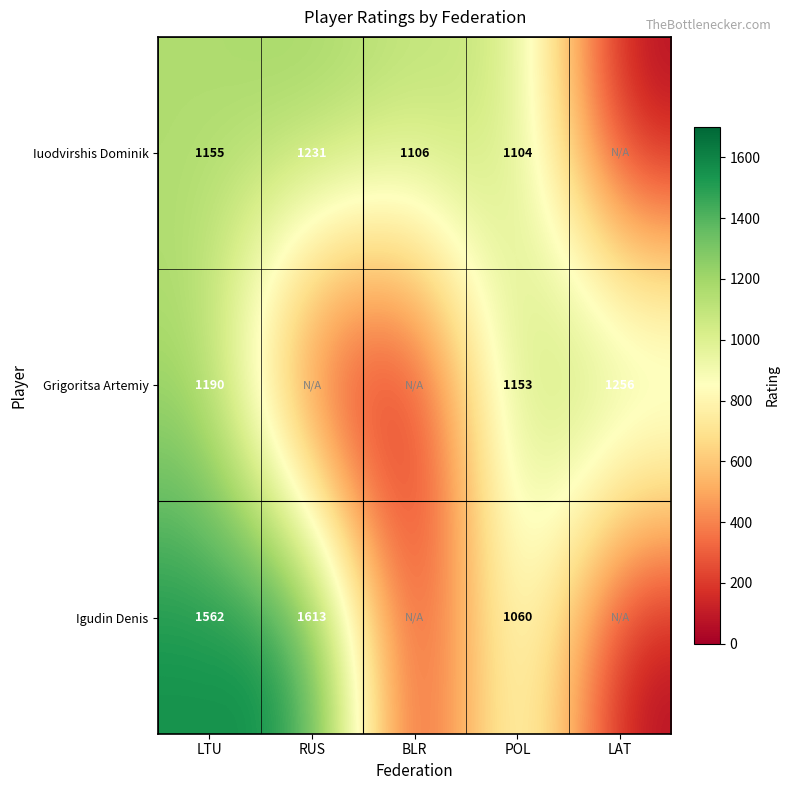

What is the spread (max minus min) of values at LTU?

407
--
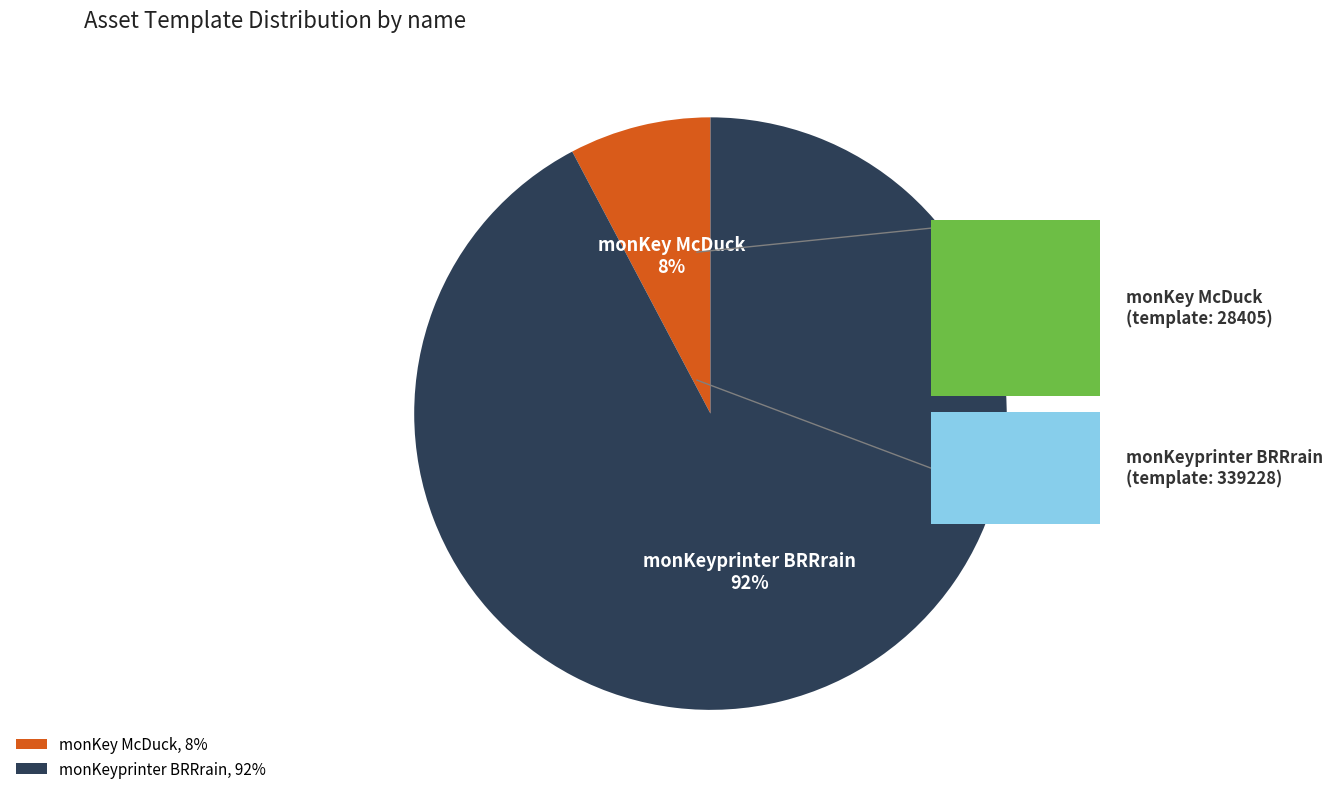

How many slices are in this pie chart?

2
* * *
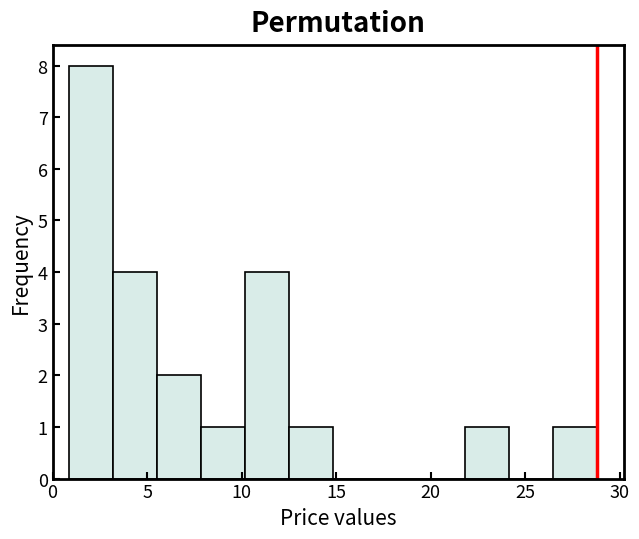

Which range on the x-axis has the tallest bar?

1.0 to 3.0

» PROBLEM DESCRIPTION
Pick out every line in the items above that contains the string "What". Treat uppercase and lowercase letters as different.

» RESPONSE TO THE TASK
What is the spread (max minus min) of values at LTU?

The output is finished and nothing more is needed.